One of the strongest predictors of current substance abuse is past substance abuse. Previous epidemiological research on the “gateway pattern” found a predictable sequence of drug use initiation that begins with alcohol and nicotine use followed by cannabis then other illicit drugs (Kandel, Yamaguchi, & Chen, 1992). However, a recent epidemiological survey was conducted in 17 countries, and the results suggest that the pattern found in the USA is not consistently found in other countries. Other factors influence the ordering and progression of drug use around the world including availability of particular substances and cultural attitudes (Degenhardt et al., 2010).
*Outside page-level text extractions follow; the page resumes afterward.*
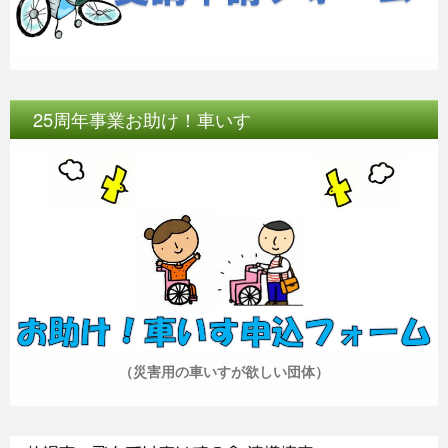
25周年事業お助け！車いす
（災害用の車いすが欲しい団体）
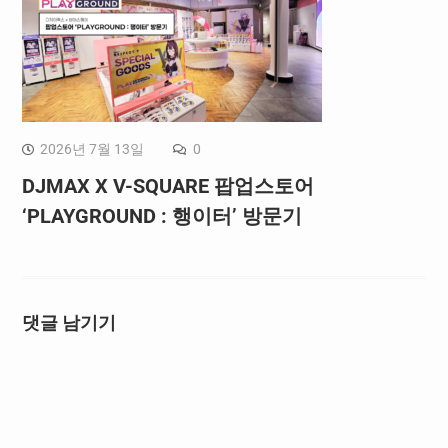
2026년 7월 13일
0
DJMAX X V-SQUARE 팝업스토어
‘PLAYGROUND : 행이터’ 방문기
댓글 남기기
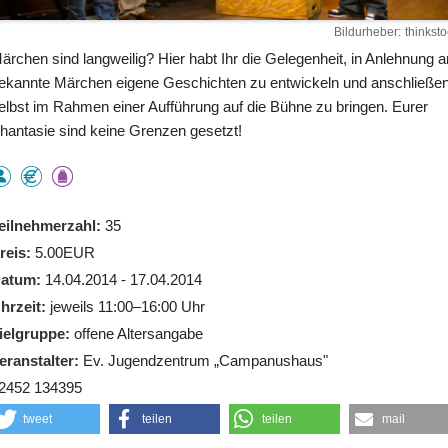
Bildurheber
thinksto
ärchen sind langweilig? Hier habt Ihr die Gelegenheit, in Anlehnung a
ekannte Märchen eigene Geschichten zu entwickeln und anschließe
elbst im Rahmen einer Aufführung auf die Bühne zu bringen. Eurer
hantasie sind keine Grenzen gesetzt!
eilnehmerzahl
35
reis
5.00EUR
atum
14.04.2014 - 17.04.2014
hrzeit
jeweils 11:00–16:00 Uhr
ielgruppe
offene Altersangabe
eranstalter
Ev. Jugendzentrum „Campanushaus"
2452 134395
tweet
teilen
teilen
mail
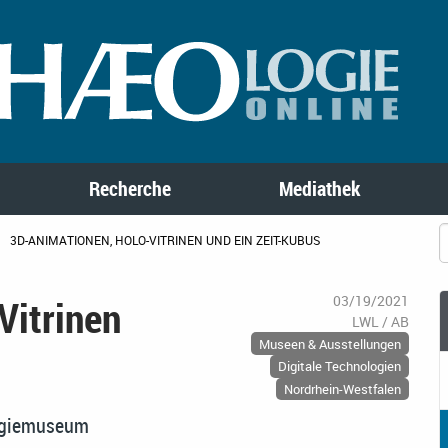
Recherche
Mediathek
3D-ANIMATIONEN, HOLO-VITRINEN UND EIN ZEIT-KUBUS
Vitrinen
03/19/2021
LWL / AB
Museen & Ausstellungen
Digitale Technologien
Nordrhein-Westfalen
logiemuseum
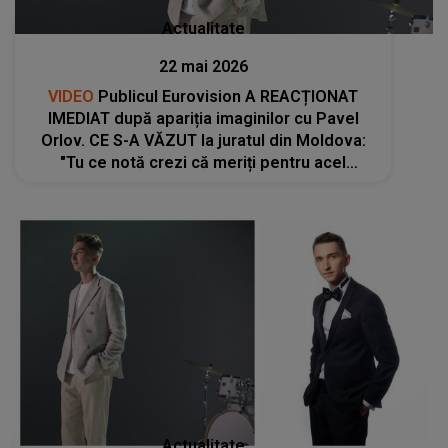
Actualitate
22 mai 2026
VIDEO
Publicul Eurovision A REACȚIONAT
IMEDIAT după apariția imaginilor cu Pavel
Orlov. CE S-A VĂZUT la juratul din Moldova:
"Tu ce notă crezi că meriți pentru acel
moment? S-a găsit tocmai cine să o jurizeze
pe Alexandra, care a fost..."
Actualitate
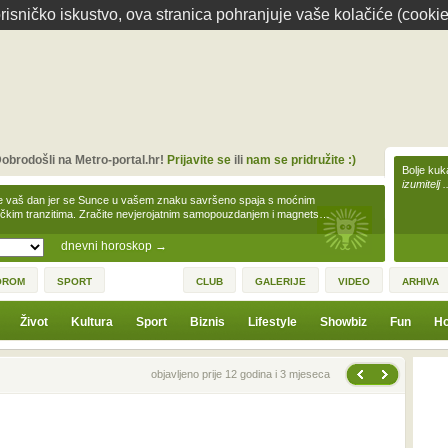
isničko iskustvo, ova stranica pohranjuje vaše kolačiće (cookie
obrodošli na Metro-portal.hr!
Prijavite se
ili
nam se pridružite :)
Bolje kuk
izumitelj 
e vaš dan jer se Sunce u vašem znaku savršeno spaja s moćnim
čkim tranzitima. Zračite nevjerojatnim samopouzdanjem i magnets…
dnevni horoskop
→
OROM
SPORT
CLUB
GALERIJE
VIDEO
ARHIVA
Život
Kultura
Sport
Biznis
Lifestyle
Showbiz
Fun
Ho
Sljedeća vijest
Prethodna vijest
objavljeno prije 12 godina i 3 mjeseca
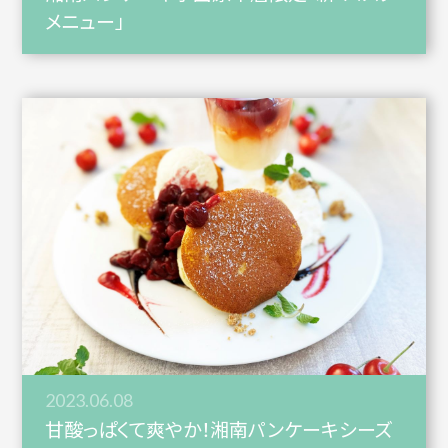
メニュー」
2023.06.08
甘酸っぱくて爽やか！湘南パンケーキシーズ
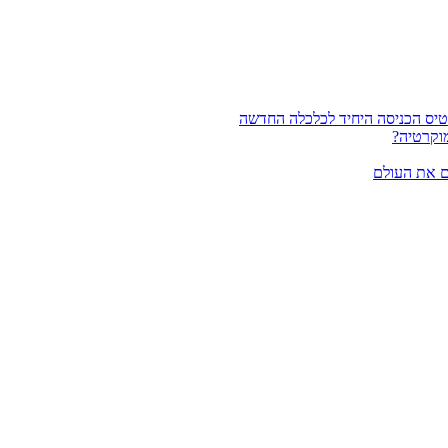
וקרטיה?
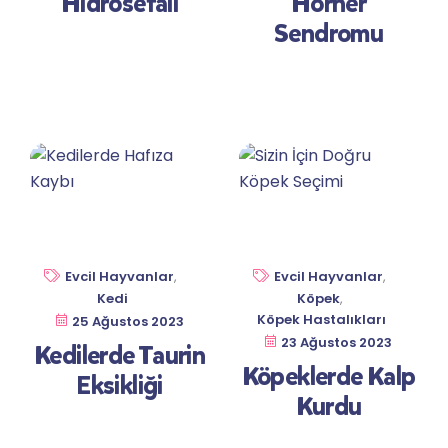
Hidrosefali
Horner
Sendromu
Evcil Hayvanlar
,
Evcil Hayvanlar
,
Kedi
Köpek
,
Köpek Hastalıkları
25 Ağustos 2023
23 Ağustos 2023
Kedilerde Taurin
Köpeklerde Kalp
Eksikliği
Kurdu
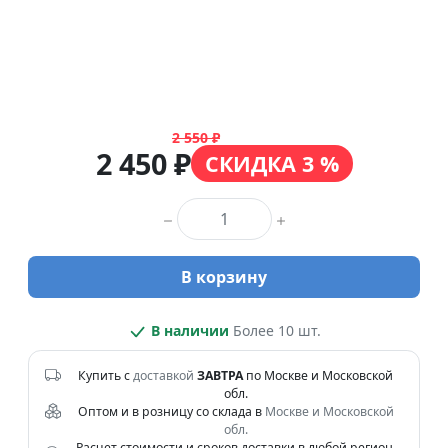
2 550 ₽
2 450 ₽
СКИДКА 3 %
Количество товара
В корзину
В наличии
Более 10 шт.
Купить с
доставкой
ЗАВТРА
по Москве и Московской
обл.
Оптом и в розницу со склада в
Москве и Московской
обл.
Расчет стоимости и сроков доставки в любой регион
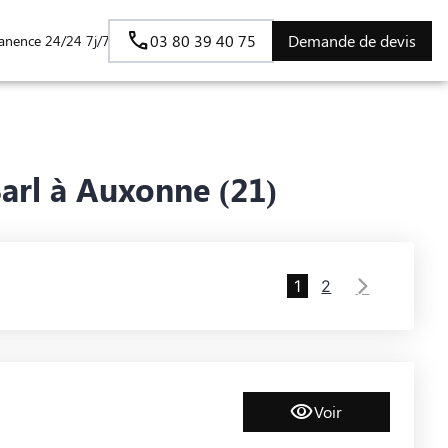
03 80 39 40 75
Demande de devis
anence 24/24 7j/7
arl à Auxonne (21)
1
2
Voir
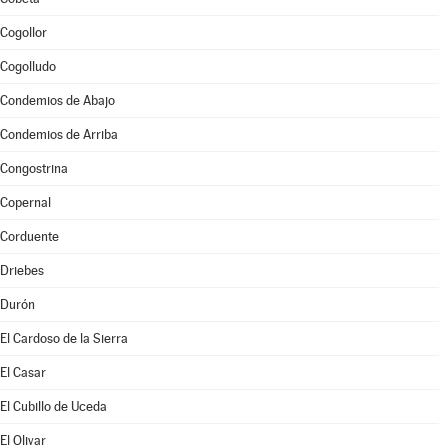
Cogollor
Cogolludo
Condemios de Abajo
Condemios de Arriba
Congostrina
Copernal
Corduente
Driebes
Durón
El Cardoso de la Sierra
El Casar
El Cubillo de Uceda
El Olivar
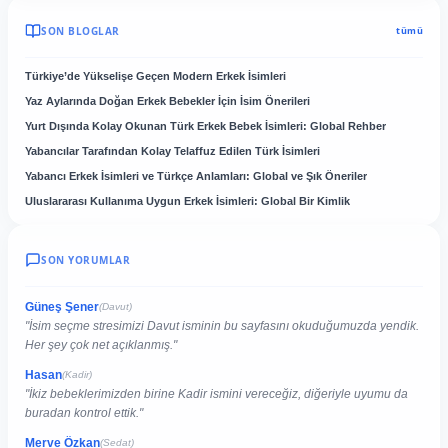
SON BLOGLAR
tümü
Türkiye’de Yükselişe Geçen Modern Erkek İsimleri
Yaz Aylarında Doğan Erkek Bebekler İçin İsim Önerileri
Yurt Dışında Kolay Okunan Türk Erkek Bebek İsimleri: Global Rehber
Yabancılar Tarafından Kolay Telaffuz Edilen Türk İsimleri
Yabancı Erkek İsimleri ve Türkçe Anlamları: Global ve Şık Öneriler
Uluslararası Kullanıma Uygun Erkek İsimleri: Global Bir Kimlik
SON YORUMLAR
Güneş Şener
(Davut)
"İsim seçme stresimizi Davut isminin bu sayfasını okuduğumuzda yendik.
Her şey çok net açıklanmış."
Hasan
(Kadir)
"İkiz bebeklerimizden birine Kadir ismini vereceğiz, diğeriyle uyumu da
buradan kontrol ettik."
Merve Özkan
(Sedat)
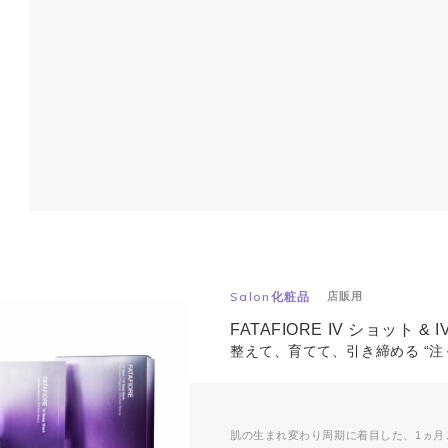
Salon化粧品
店販用
FATAFIORE IV ショット &
整えて、育てて、引き締める “注
肌の生まれ変わり周期に着目した、1ヵ月ご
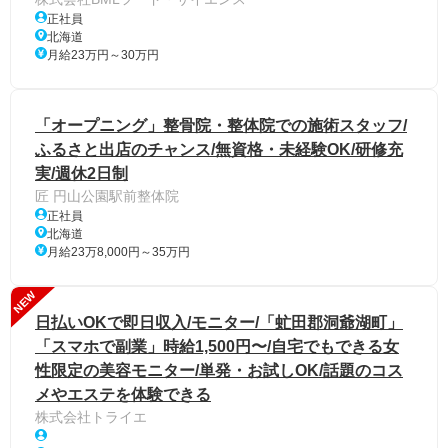
正社員
北海道
月給23万円～30万円
「オープニング」整骨院・整体院での施術スタッフ/
ふるさと出店のチャンス/無資格・未経験OK/研修充
実/週休2日制
匠 円山公園駅前整体院
正社員
北海道
月給23万8,000円～35万円
NEW
日払いOKで即日収入/モニター/「虻田郡洞爺湖町」
「スマホで副業」時給1,500円〜/自宅でもできる女
性限定の美容モニター/単発・お試しOK/話題のコス
メやエステを体験できる
株式会社トライエ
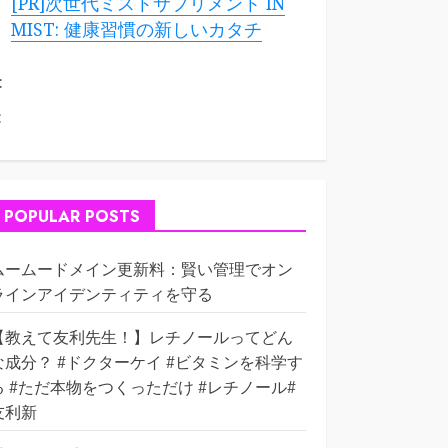
[PR]次世代ミストサプリメント IN
MIST: 健康習慣の新しいカタチ
:
:
POPULAR POSTS
ムームードメイン更新料：賢い管理でオン
ラインアイデンティティを守る
【教えて友利先生！】レチノールってどん
な成分？ #ドクターケイ #ビタミンを科学す
る #ただ本物をつくっただけ #レチノール#
友利新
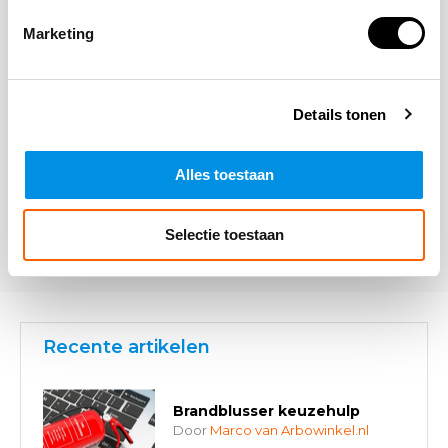
Opmerking
Marketing
Details tonen
Alles toestaan
* Verplichte velden
Verstuur
Selectie toestaan
Recente artikelen
Brandblusser keuzehulp
Door
Marco van Arbowinkel.nl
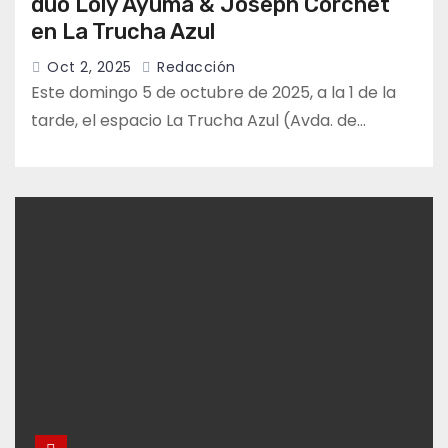
dúo Loly Ayuma & Joseph Corchet
en La Trucha Azul
Oct 2, 2025
Redacción
Este domingo 5 de octubre de 2025, a la 1 de la
tarde, el espacio La Trucha Azul (Avda. de…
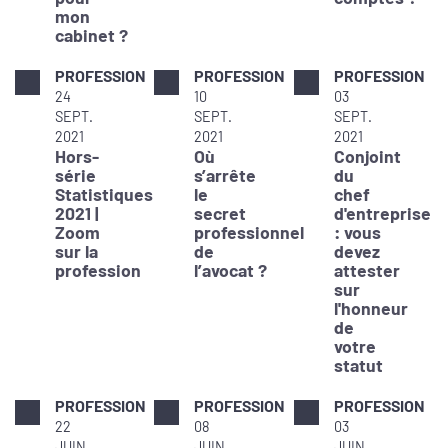
mon
cabinet ?
PROFESSION
PROFESSION
PROFESSION
24
10
03
SEPT.
SEPT.
SEPT.
2021
2021
2021
Hors-
Où
Conjoint
série
s’arrête
du
Statistiques
le
chef
2021 |
secret
d'entreprise
Zoom
professionnel
: vous
sur la
de
devez
profession
l’avocat ?
attester
sur
l'honneur
de
votre
statut
PROFESSION
PROFESSION
PROFESSION
22
08
03
JUIN
JUIN
JUIN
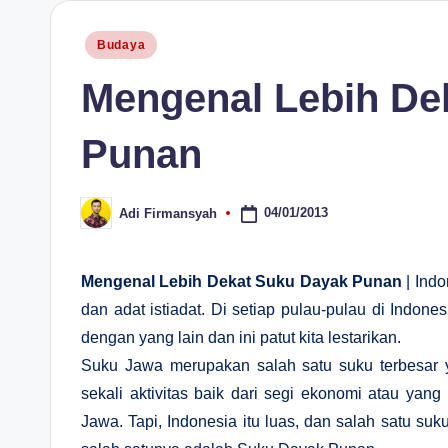
H
Posted
Budaya
in
Mengenal Lebih De
Punan
04/01/2013
Adi Firmansyah
Posted
by
Mengenal Lebih Dekat Suku Dayak Punan
| Ind
dan adat istiadat. Di setiap pulau-pulau di Indo
dengan yang lain dan ini patut kita lestarikan.
Suku Jawa merupakan salah satu suku terbesar ya
sekali aktivitas baik dari segi ekonomi atau ya
Jawa. Tapi, Indonesia itu luas, dan salah satu suk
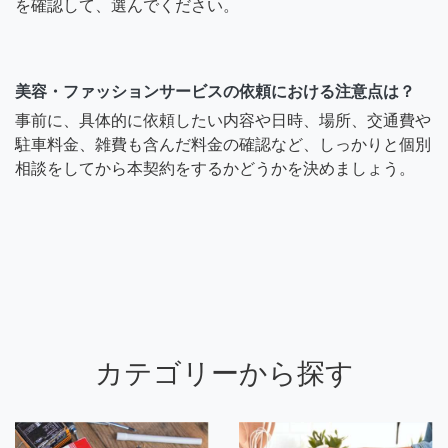
を確認して、選んでください。
美容・ファッションサービスの依頼における注意点は？
事前に、具体的に依頼したい内容や日時、場所、交通費や
駐車料金、雑費も含んだ料金の確認など、しっかりと個別
相談をしてから本契約をするかどうかを決めましょう。
カテゴリーから探す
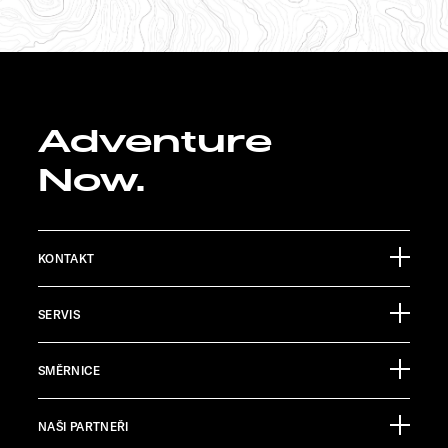
Adventure
Now.
KONTAKT
Sunlight GmbH
SERVIS
Ölmühlestraße 6
88299 Leutkirch
Informační materiály
Germany
SMĚRNICE
Pressroom
TECHNICKÝ ZÁKAZNICKÝ SERVIS
NAŠI PARTNEŘI
Impressum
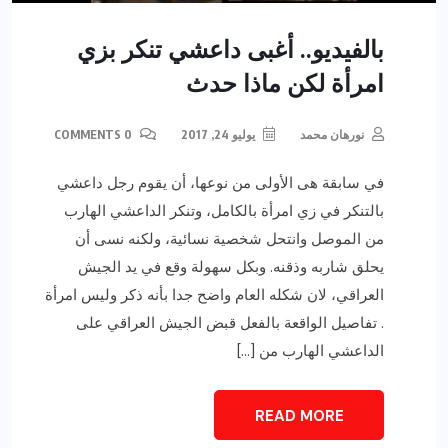
بالفيديو.. أغبى داعشي تنكر بزي
امرأة لكن ماذا حدث
نورهان محمد
يوليو 24, 2017
0 COMMENTS
في سابقة هى الأولى من نوعها، أن يقوم رجل داعشي
بالتنكر في زي امرأة بالكامل، وتنكر الداعشي الهارب
من الموصل وانتحل شخصية نسائية، ولكنه نسى أن
يحلق شاربه وذقنه. وبكل سهولة وقع في يد الجيش
العراقي، لان شكله العام واضح جدا بأنه ذكر وليس امرأة
. تفاصيل الواقعة بالفعل قبض الجيش العراقي على
الداعشي الهارب من […]
READ MORE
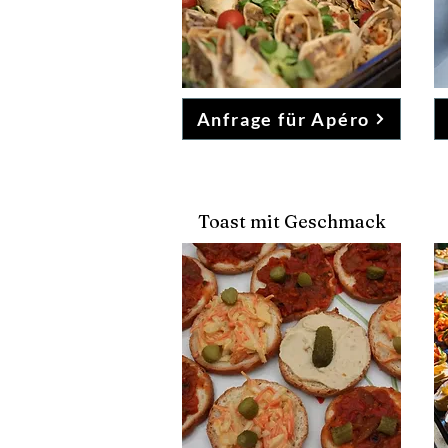
Anfrage für Apéro
Toast mit Geschmack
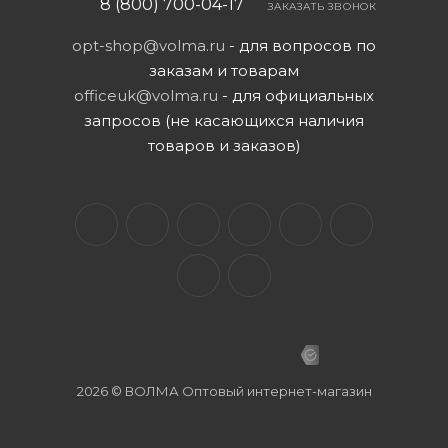
8 (800) 700-04-17
ЗАКАЗАТЬ ЗВОНОК
opt-shop@volma.ru
- для вопросов по
заказам и товарам
officeuk@volma.ru
- для официальных
запросов (не касающихся наличия
товаров и заказов)
2026 © ВОЛМА Оптовый интернет-магазин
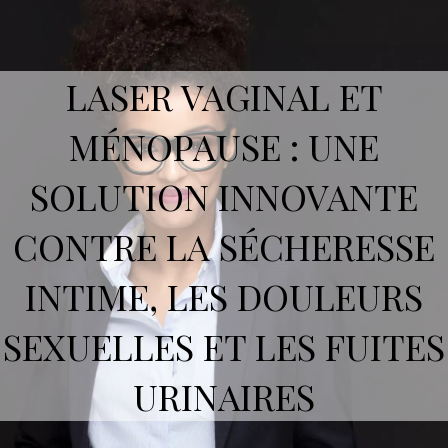
LASER VAGINAL ET
MÉNOPAUSE : UNE
SOLUTION INNOVANTE
CONTRE LA SÉCHERESSE
INTIME, LES DOULEURS
SEXUELLES ET LES FUITES
URINAIRES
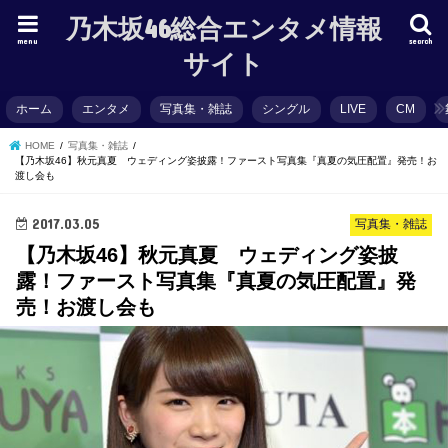
乃木坂46総合エンタメ情報
menu
search
サイト
ホーム
エンタメ
写真集・雑誌
シングル
LIVE
CM
HOME
写真集・雑誌
【乃木坂46】秋元真夏 ウェディング姿披露！ファースト写真集『真夏の気圧配置』発売！お
渡し会も
2017.03.05
写真集・雑誌
【乃木坂46】秋元真夏 ウェディング姿披
露！ファースト写真集『真夏の気圧配置』発
売！お渡し会も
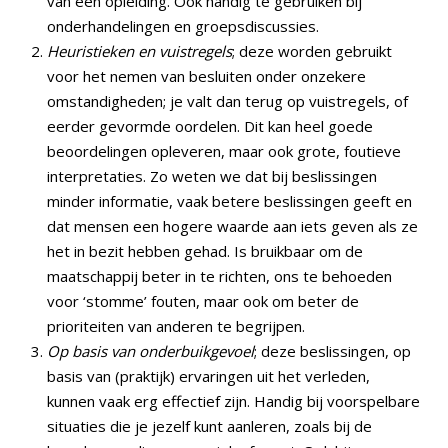
van een opleiding. Ook handig te gebruiken bij
onderhandelingen en groepsdiscussies.
Heuristieken en vuistregels
; deze worden gebruikt
voor het nemen van besluiten onder onzekere
omstandigheden; je valt dan terug op vuistregels, of
eerder gevormde oordelen. Dit kan heel goede
beoordelingen opleveren, maar ook grote, foutieve
interpretaties. Zo weten we dat bij beslissingen
minder informatie, vaak betere beslissingen geeft en
dat mensen een hogere waarde aan iets geven als ze
het in bezit hebben gehad. Is bruikbaar om de
maatschappij beter in te richten, ons te behoeden
voor ‘stomme’ fouten, maar ook om beter de
prioriteiten van anderen te begrijpen.
Op basis van onderbuikgevoel
; deze beslissingen, op
basis van (praktijk) ervaringen uit het verleden,
kunnen vaak erg effectief zijn. Handig bij voorspelbare
situaties die je jezelf kunt aanleren, zoals bij de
Several environmental factors have been suggested as important in the initiation and maintenance of SUD. First, SUD tend to aggregate in families. In part, this is due to genetic influences, but studies have suggested that parental substance abuse can influence the development of SUD in children (Jennison & Johnson, 2001). In a large national study, looking at the relationship between childhood adversities and adult psychiatric disorders, researchers found that the maladaptive family functioning cluster (i.e., parental mental illness, parental SUD, criminality, family violence, physical abuse, sexual abuse, and neglect) predicted the development of and persistence of SUD (Green et al., 2010; McLaughlin et al., 2010).

There are also strong associations between mental disorders and SUD. Several longitudinal and cross-sectional surveys have confirmed that mental disorders can be conceptualized as risk factors for SUD (Compton, Conway, Stinson, Colliver, & Grant, 2005) because they precede the onset of SUD and can divide the population into high- and low-risk groups (Kraemer et al., 1997). The presence of premorbid mood disorders (particularly bipolar disorder), anxiety disorders (including PTSD), and externalizing disorders (i.e., ADHD, oppositional defiant disorder, conduct disorder, intermittent explosive disorder) predicted the likelihood of future SUD (Glantz et al., 2009). Similarly, Compton, Thomas, Stinson, and Grant (2007) found that individuals who met the criteria for any personality disorder were 1.8 times more likely to be substance abusers and 3.3 times more likely to be drug dependent than those who did not have a personality disorder. Finally, in a large national study of DSM-IV comorbidity in borderline personality disorder (BPD), researchers found that half of the respondents (51 %) had a SUD, 51 % had a mood disorder, and 60 % had a comorbid anxiety disorder (Grant et al., 2008).

Conclusions

This chapter was compiled for the ED treatment provider that is not well acquainted with the diagnosis, assessment, and treatment of patients with SUD. In the companion chapter, entitled Introduction to Eating Disorders for the Substance Abuse Specialist (See Chap. 11), we provided a basic overview of diagnosis, clinical characteristics, medical complications, assessment, and evidence-based approaches for individuals with anorexia nervosa, bulimia nervosa, and binge eating disorder. Together, these chapters are designed to begin the cross-training process and prepare the reader to more fully assimilate and apply the content of the remaining chapters in this textbook. See Chap. 21 for a discussion of integrated treatment for patients with both ED and SUD.